More complicated fit of sigma.

**Note:** if we don't introduce any nonlinear activation function, the fit of the mean and standard deviation of the output batch of TFP distributions will unavoidably be linear. In order to have a more complicated model of heteroskedasticity we need to introduce some nonlinearity. Moreover, not all the nonlinear activation functions work as well: withoud altering the structure of the network, `relu` gives a good fit, while `tanh` and `sigmoid` don't.

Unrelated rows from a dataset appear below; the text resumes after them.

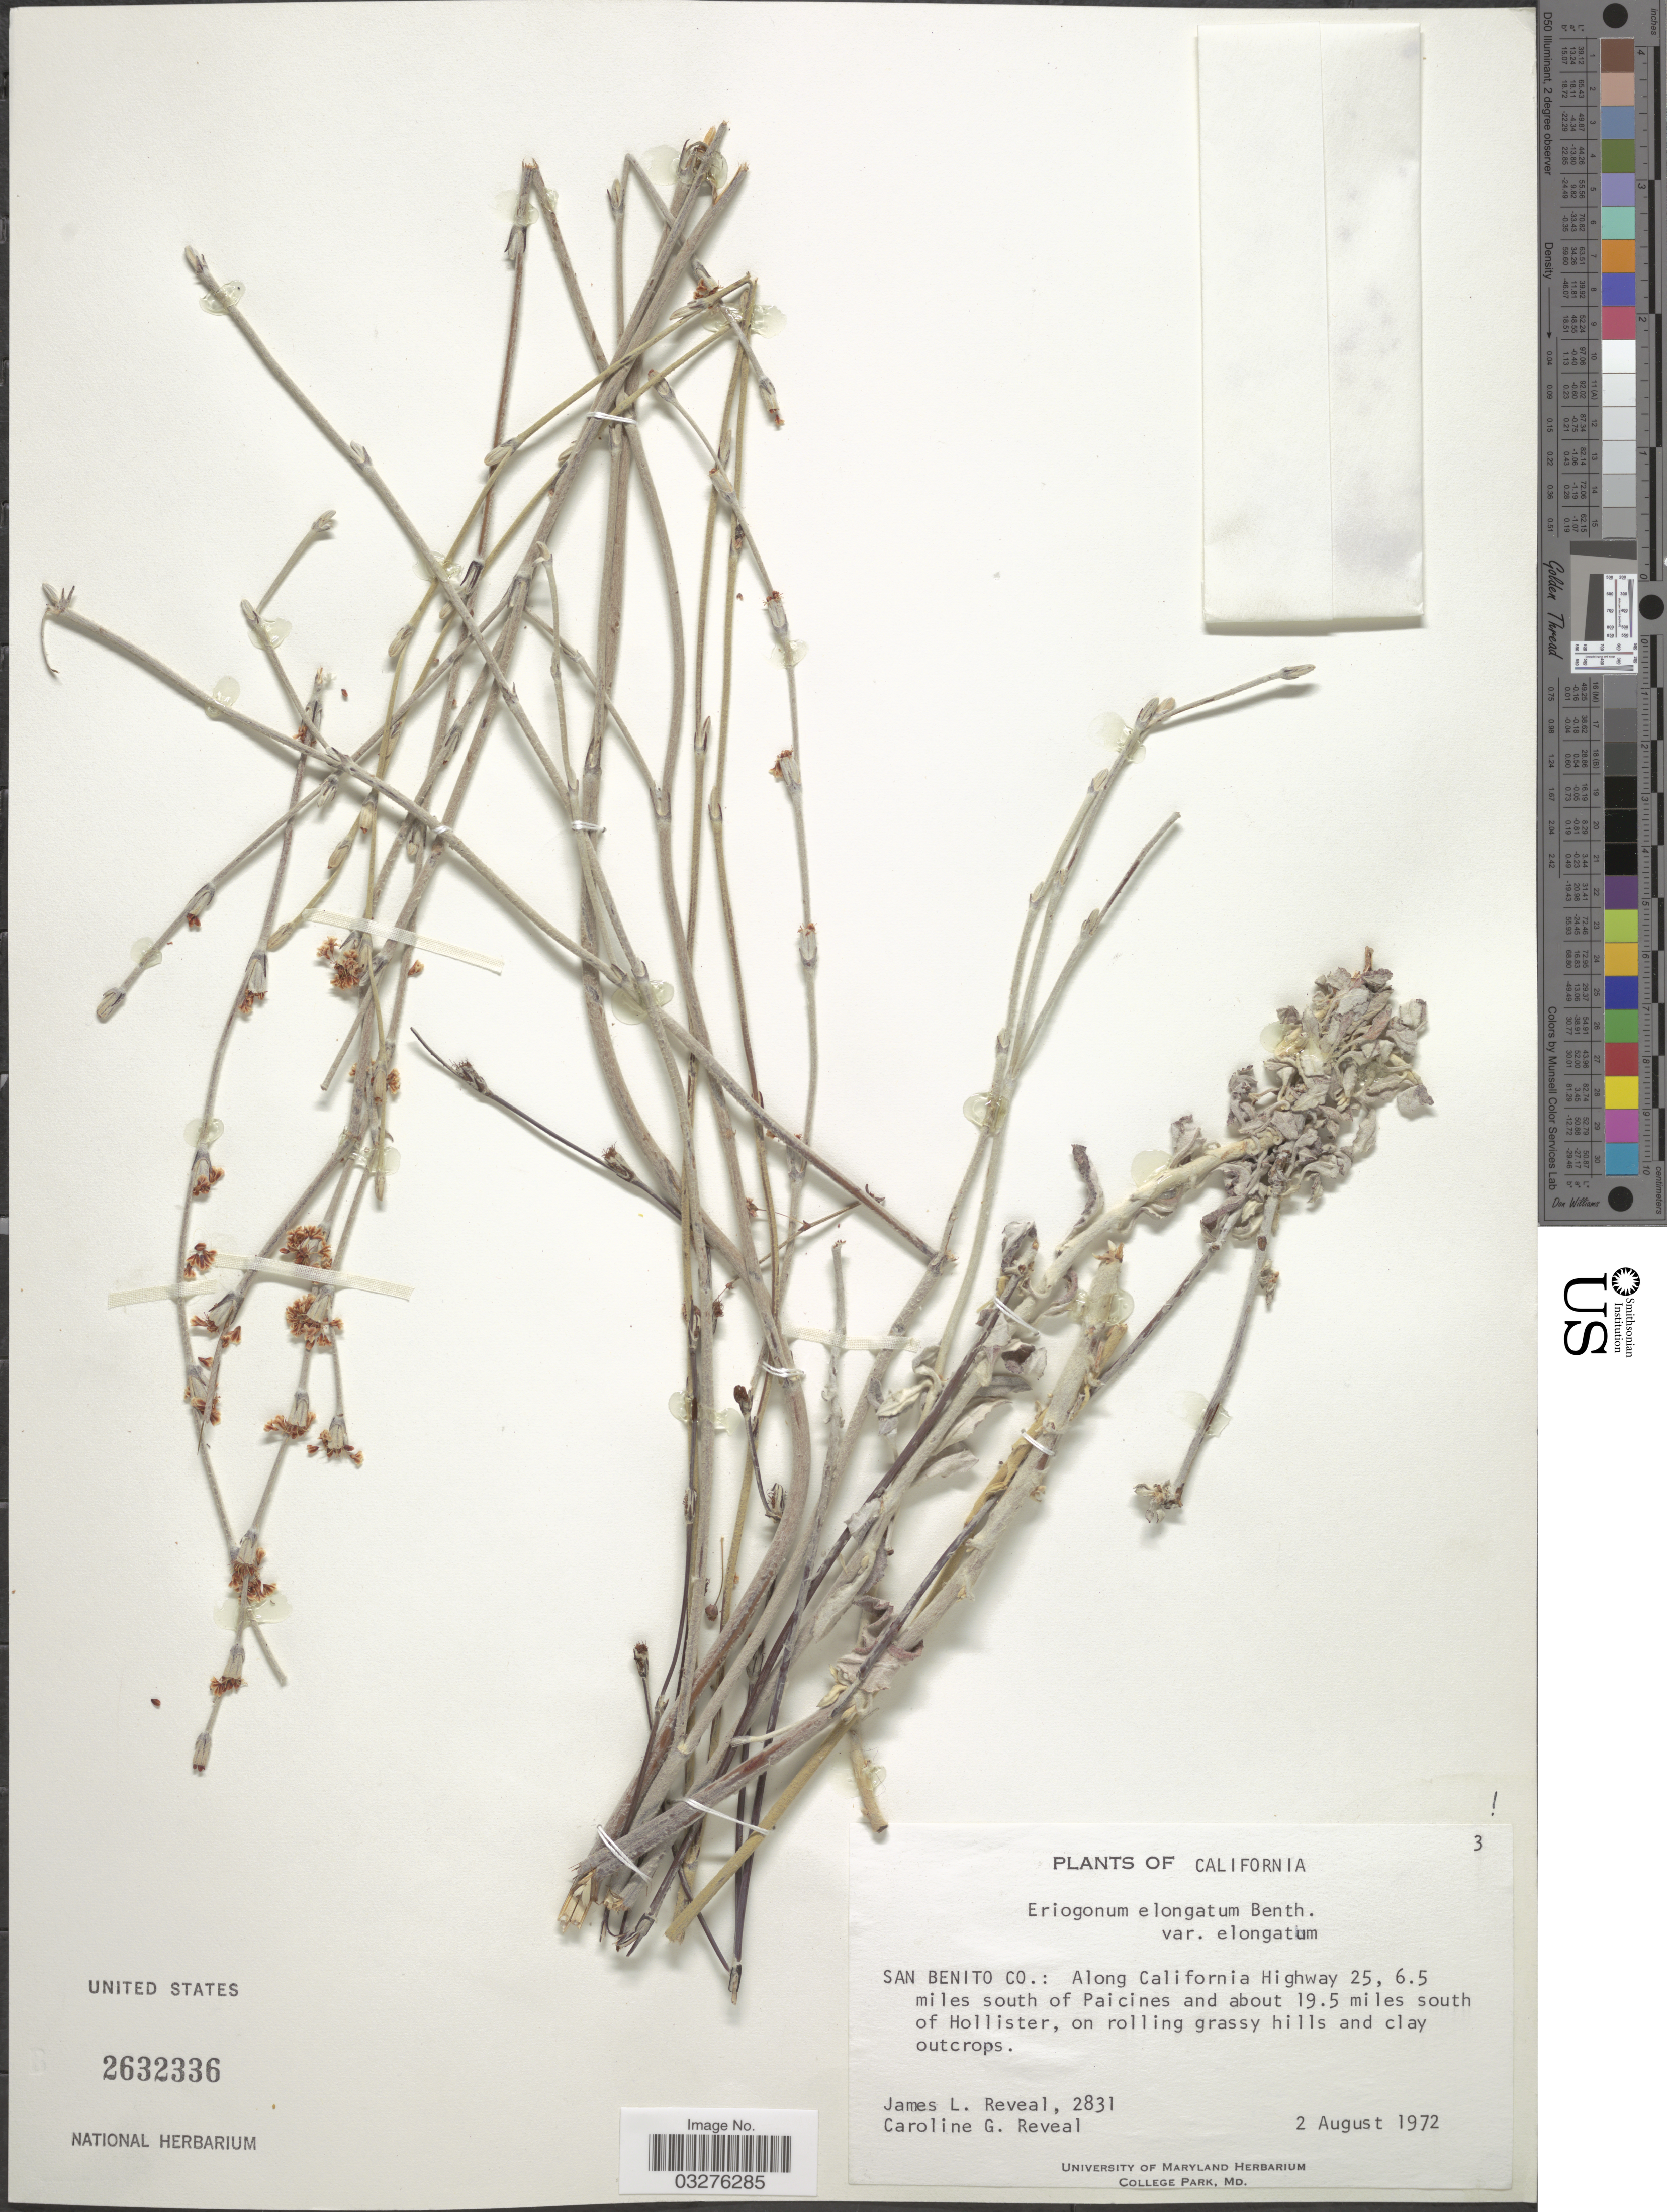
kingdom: Plantae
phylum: Tracheophyta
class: Magnoliopsida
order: Caryophyllales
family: Polygonaceae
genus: Eriogonum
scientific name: Eriogonum elongatum var. elongatum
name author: Benth.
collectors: J. L. Reveal & C. G. Reveal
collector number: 2831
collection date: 1972-08-02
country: United States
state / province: California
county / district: San Benito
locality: San Benito Co.: Along California Highway 25, 6.5 miles south of Paicines and about 19.5 miles south of Hollister.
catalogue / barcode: US 2632336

Notice however that in this case the data was synthetic and we knew in advance what we were looking for (standard deviations srhinking and then increasing again as $x$ increases), so there's a bias in what we deem "good".

In [None]:
# Define a more complicated model.
probabilistic_model_sigma = Sequential([
    Dense(input_shape=(1, ), units=4, activation='relu'),
    Dense(2),
    tfpl.DistributionLambda(
        make_distribution_fn=lambda t: tfd.Independent(
            tfd.Normal(loc=t[..., :1], scale=tf.math.softplus(t[..., 1:])),
            reinterpreted_batch_ndims=1
        )
    )
])

probabilistic_model_sigma.compile(
    optimizer=RMSprop(learning_rate=0.005),
    loss=nll
)

# Train model.
history = probabilistic_model_sigma.fit(
    x=x_data,
    y=y_data,
    epochs=500,
    verbose=0
)

# Plot loss function along the epochs.
fig = plt.figure(figsize=(14, 6))

sns.set_theme()

plt.plot(
    range(len(history.history['loss'])),
    history.history['loss'],
    label='Fit (before training!)',
    color='r'
)

plt.legend()
plt.title('Loss function history along epochs', fontsize=14)
plt.xlabel('Epoch')
plt.ylabel('Loss (mean square error)')

# Plot fit and samples from the output layer.
fig = plt.figure(figsize=(14, 6))

sns.set_theme()

plt.scatter(
    x=x_data,
    y=y_data,
    alpha=0.5,
    label='Data')

x_plot = tf.linspace(
    tf.reduce_min(x_data),
    tf.reduce_max(x_data),
    100)
x_plot = tf.reshape(x_plot, (x_plot.shape[0], 1))

plt.plot(
    x_plot.numpy(),
    model(x_plot).numpy(),
    label='Fit (neural network)',
    color='r'
)

y_plot = probabilistic_model_sigma(x_plot).mean()
y_high = y_plot + 2. * probabilistic_model_sigma(x_plot).parameters['distribution'].scale
y_low = y_plot - 2. * probabilistic_model_sigma(x_plot).parameters['distribution'].scale

plt.fill_between(
    x=x_plot.numpy().flatten(),
    y1=y_low.numpy().flatten(),
    y2=y_high.numpy().flatten(),
    color='green',
    alpha=0.2,
    label='mean $\pm 2\sigma$'
)

plt.plot(
    x_plot.numpy(),
    y_plot,
    label='Fit (probabilistic neural network)',
    color='green',
)

plt.scatter(
    x_data.numpy(),
    probabilistic_model_sigma(x_data).sample(),
    label='Synthetic samples from probabilistic neural network',
    color='green',
    alpha=0.6
)

plt.legend()